L'un des facteurs, parmi tant d'autres, de la défaite de 1940 est la contradiction entre la politique extérieure de la France, impliquant une stratégie offensive pour faire face aux obligations contractées à l'égard de la Petite Entente, et la doctrine militaire basée sur une conception essentiellement défensive. Mais cette discordance est elle-même incompréhensible hors l'hypothèse d'une impossibilité pour les politiques et les militaires d'entamer un dialogue et de se comprendre, impossibilité inscrite dans l'organisation des rapports entre le Gouvernement et le Haut-Commandement.
Gouvernement et haut-commandement en France entre les deux guerres - Contribution à une réflexion sur la défaite de 1940
Dans son Mémorandum du 26 janvier 1940 destiné aux quatre-vingts principales personnalités du monde gouvernemental, militaire et politique, le colonel de Gaulle écrivait : « À aucun prix, le peuple français ne doit céder à l’illusion que l’immobilité militaire actuelle serait conforme au caractère de la guerre en cours. C’est le contraire qui est vrai. Le moteur confère aux moyens de destruction modernes une puissance, une vitesse, un rayon d’action, tels que le conflit présent sera, tôt ou tard, marqué par des mouvements, des surprises, des irruptions, des poursuites, dont l’ampleur et la rapidité dépasseront infiniment celles des plus fulgurants événements du passé (1) ».

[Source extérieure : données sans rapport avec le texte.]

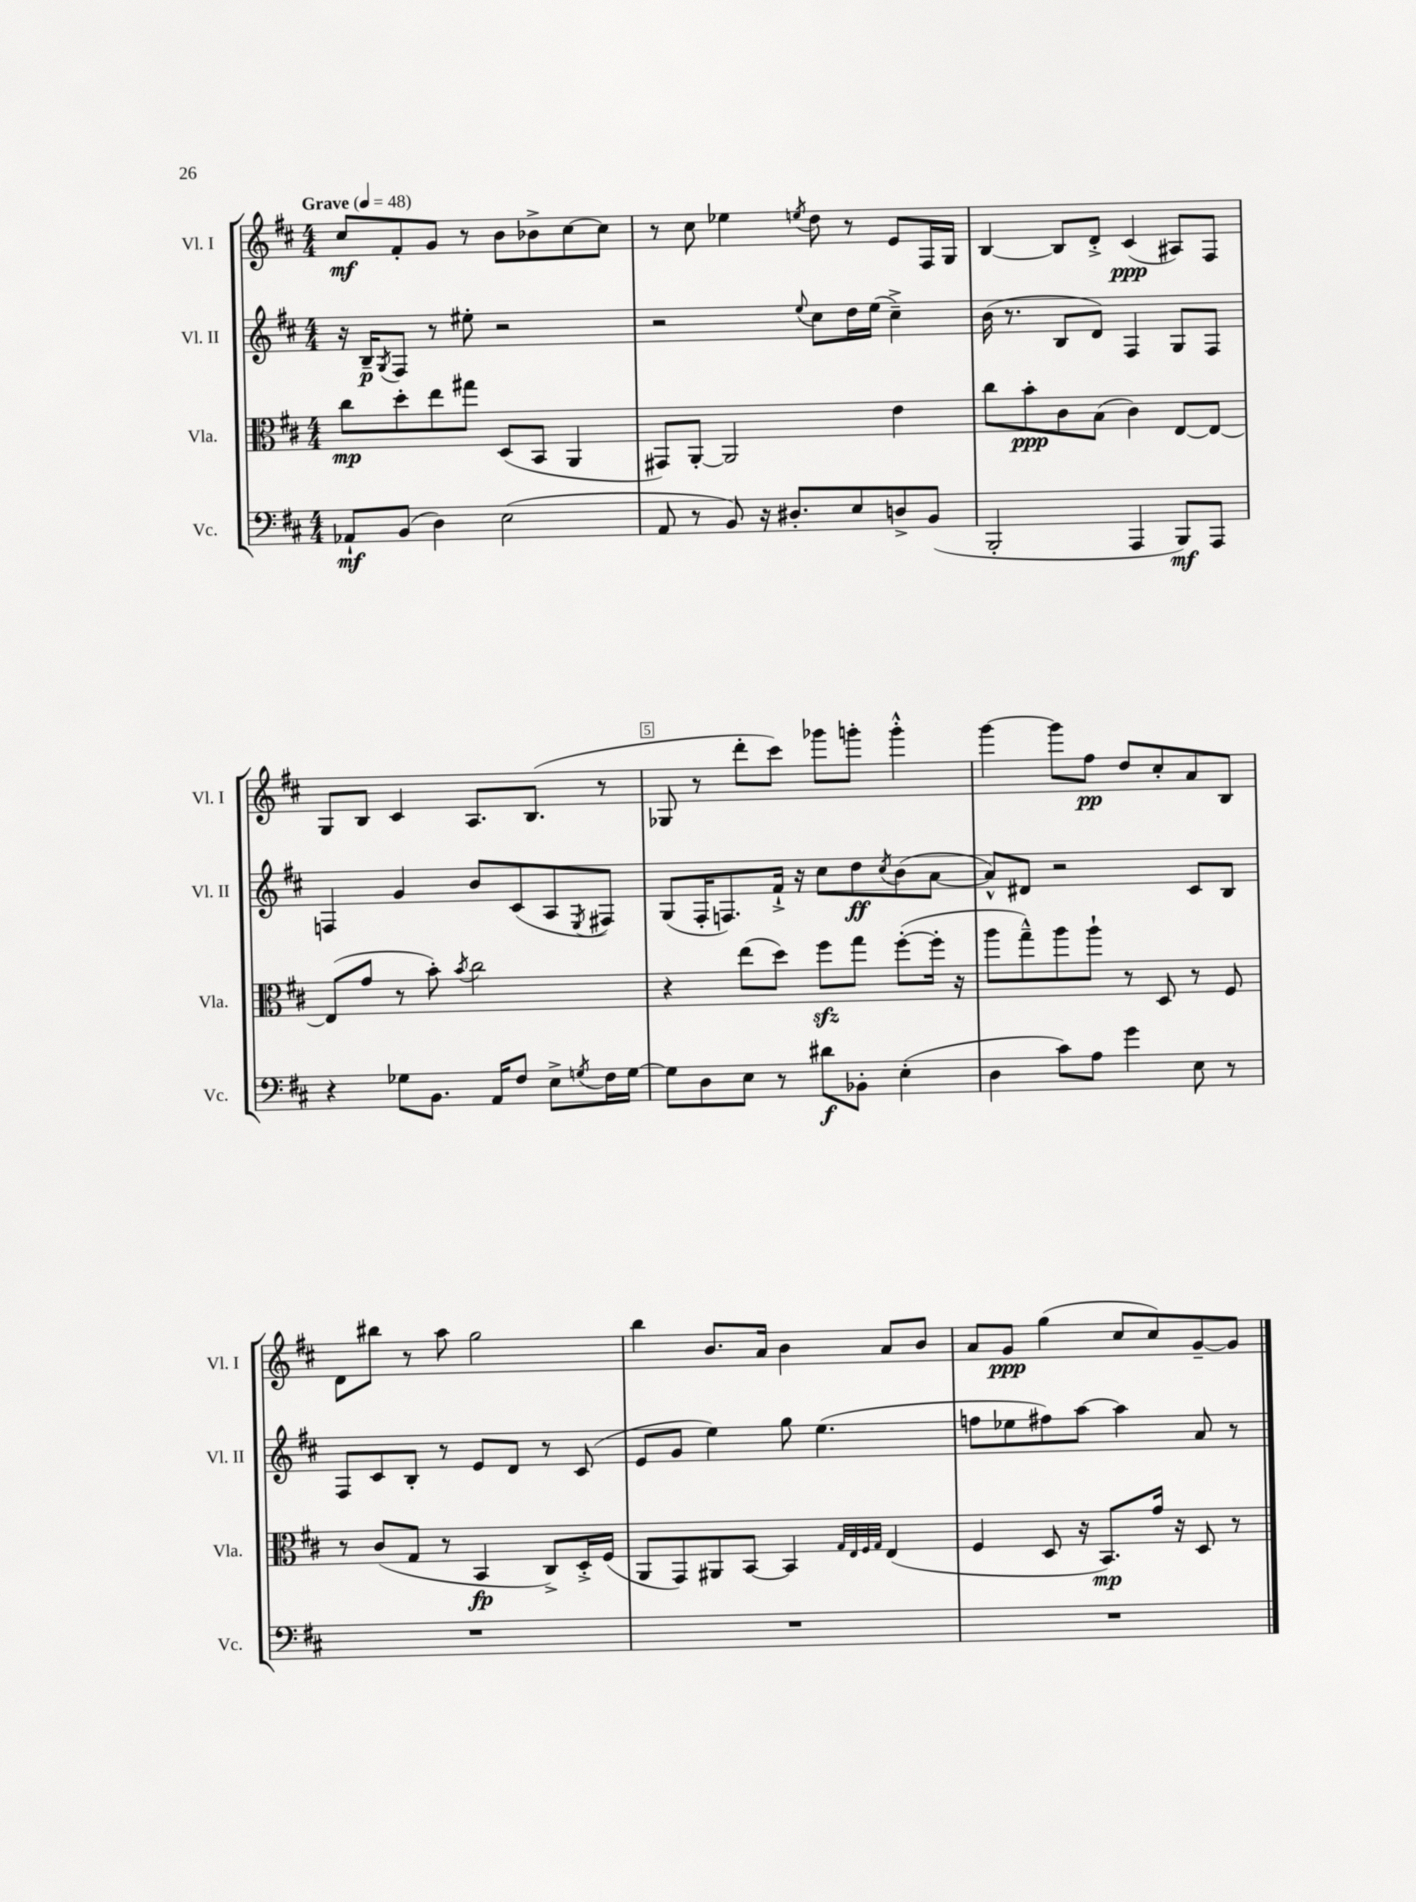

**kern	**kern	**kern	**kern
*staff4	*staff3	*staff2	*staff1
*clefF4	*clefC3	*clefG2	*clefG2
*k[f#c#]	*k[f#c#]	*k[f#c#]	*k[f#c#]
*M4/4	*M4/4	*M4/4	*M4/4
*MM48	*MM48	*MM48	*MM48
8AA-`	8cc#	16r	8cc#
.	.	16B~	.
.	.	8qG	.
(8BB	8dd'	8F#	8f#'
4D)	8ee	8r	8g
.	8gg#	8ee#'	8r
(2E	(8D	2r	8b
.	8BB	.	8b-^
.	4AA	.	[8cc#
.	.	.	8cc#]
=	=	=	=
8AA	8GG#)	2r	8r
8r	[8AA'	.	8cc#
8BB)	2AA]	.	4ee-
16r	.	.	.
8.D#'	.	.	.
.	.	8qqee	8qee
.	.	8cc#	8dd
8E	.	16dd	8r
.	.	(16ee	.
8D^	4e	4cc#~^)	8e
(8BB	.	.	16F#
.	.	.	16G
=	=	=	=
2BBB'	8cc#	(16b	[4B
.	.	8.r	.
.	8b'	.	.
.	8c#	8B	8B]
.	(8B	8d)	8d'^
4AAA	4c#)	4F#	(4c#
8BBB)	[8E	8G	8A#)
8AAA	8E_	8F#	8F#
=	=	=	=
4r	(8E]	4F	8G
.	8g	.	8B
8G-	8r	4g	4c#
8.BB	8b')	.	.
.	8qb	.	.
.	2cc#	8b	8.A
16AA	.	.	.
8F#	.	(8c#	.
.	.	.	(8.B
8E^	.	8A	.
8qG	.	8qE	.
16F#	.	8F#)	8r
[16G	.	.	.
=	=	=	=
8G]	4r	(8G	8G-
8D	.	16F#'	8r
.	.	8.F)	.
8E	(8ee	.	8ddd'
8r	8dd)	16f#`^	8ccc#)
.	.	16r	.
8d#	8ff#	8cc#	8ggg-
8BB-'	8gg	8dd	8ggg'
.	.	8qcc#	.
(4E'	([8ff#'	(8b	4ggg'^^
.	16ff#']	[8a	.
.	16r	.	.
=	=	=	=
4D	8aa	8a^^])	[4ggg
.	8gg~^^)	8d#	.
8c#)	8aa	2r	8ggg]
8A	8aa`	.	8ff#
4g	8r	.	8dd
.	8D	.	8cc#'
8E	8r	8c#	8a
8r	8F#	8B	8B
=	=	=	=
1r	8r	8F#	8d
.	(8c#	8c#	8bb#
.	8G	8B'	8r
.	8r	8r	8aa
.	4BB	8e	2gg
.	.	8d	.
.	8C#^)	8r	.
.	16D'^	(8c#	.
.	(16F#	.	.
=	=	=	=
1r	8AA	8e	4bb
.	8GG)	8g	.
.	8AA#	4ee)	8.b
.	[8BB	.	.
.	.	.	16a
.	4BB]	8gg	4b
.	.	(4.ee	.
.	32qqG	.	.
.	32qqE	.	.
.	32qqF#	.	.
.	32qqG	.	.
.	(4E	.	8a
.	.	.	8b
=	=	=	=
1r	4F#	8ff	8a
.	.	8ee-	8g
.	8D	8ff#)	(4gg
.	16r	[8aa	.
.	8.BB)	.	.
.	.	4aa]	8cc#
.	16g	.	8cc#)
.	16r	.	.
.	8D	8a	[8g~
.	8r	8r	8g]
==	==	==	==
*-	*-	*-	*-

On connaît la suite des événements, leur enchaînement fatal. Comment en est-on arrivé là ? Comment les responsables politiques et militaires ont-ils pu se méprendre à ce point sur le caractère de la guerre nouvelle ? Depuis trente-cinq ans, innombrables sont les analyses qui ont cherché à percer l’ombre épaisse où s’enveloppe encore le drame de 1940. Simple aléa militaire ? Carence du système d’organisation militaire ? Vices fondamentaux de l’appareil d’État ? Effondrement d’une société minée par ses contradictions ?
Il convient, semble-t-il, de se garder de deux grands types d’explication. L’explication, tout d’abord, du genre « accident de parcours » ou « guerre des occasions perdues » (2). L’explication, ensuite, de type globalisant, à la manière de Montesquieu, dissertant sur la ruine de l’Empire romain pour y découvrir la résultante de ses faiblesses. La seconde tentative renvoie comme aux accomplissements d’un fatum ; la première laisse accroire que, sur le terrain, et jusqu’au bout, un redressement spectaculaire était possible.